Once the pictures are set aside, reproduce all of the records exactly.

※ ※ ※

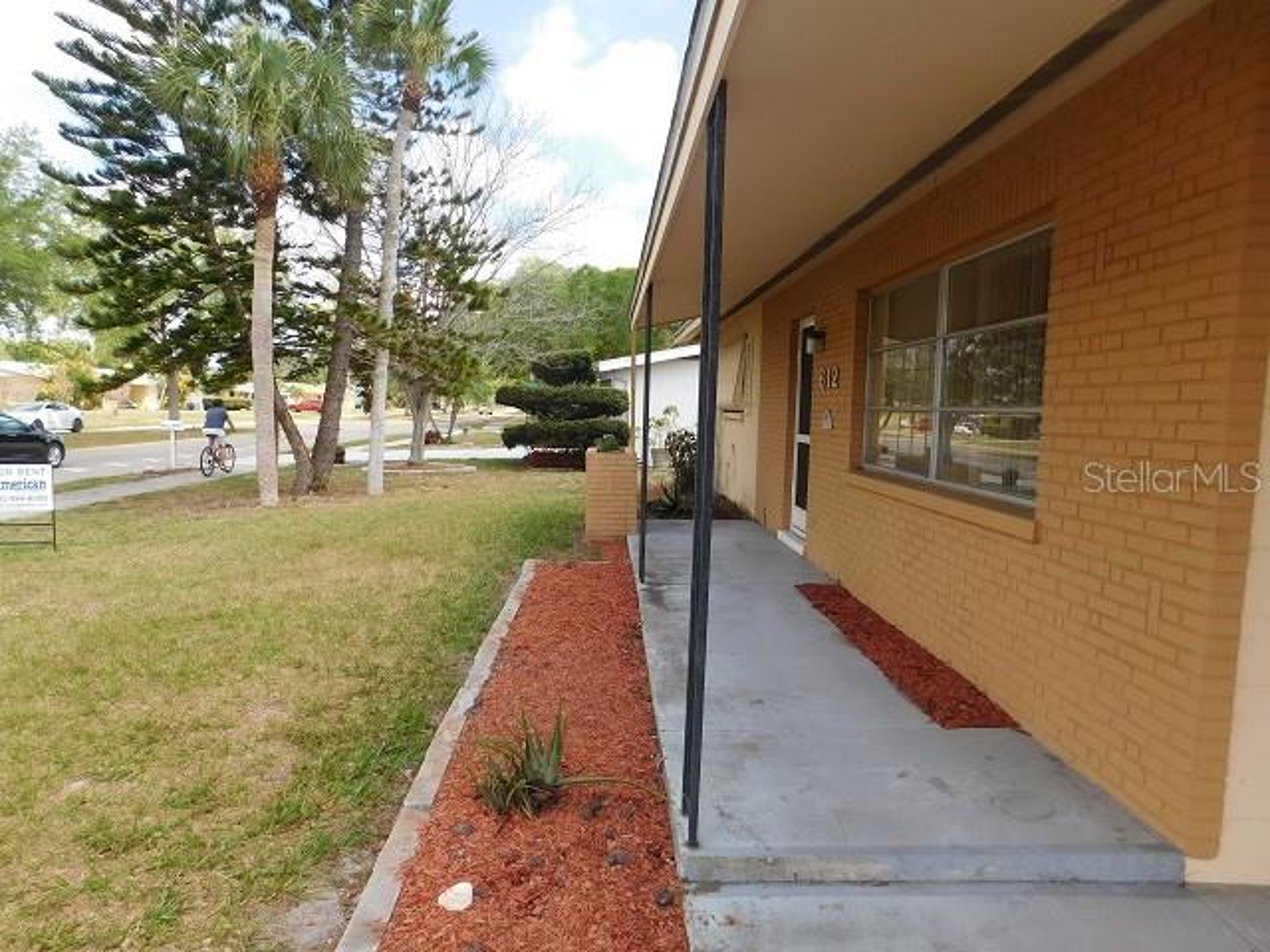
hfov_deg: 73.9
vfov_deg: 58.9
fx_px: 844
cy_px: 476
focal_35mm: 23
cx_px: 635
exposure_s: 1/800
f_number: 3
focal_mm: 4
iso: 125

※ ※ ※

— WRITTEN SOLUTION —
hfov_deg: 73.9
vfov_deg: 58.9
fx_px: 844
cy_px: 476
focal_35mm: 23
cx_px: 635
exposure_s: 1/800
f_number: 3
focal_mm: 4
iso: 125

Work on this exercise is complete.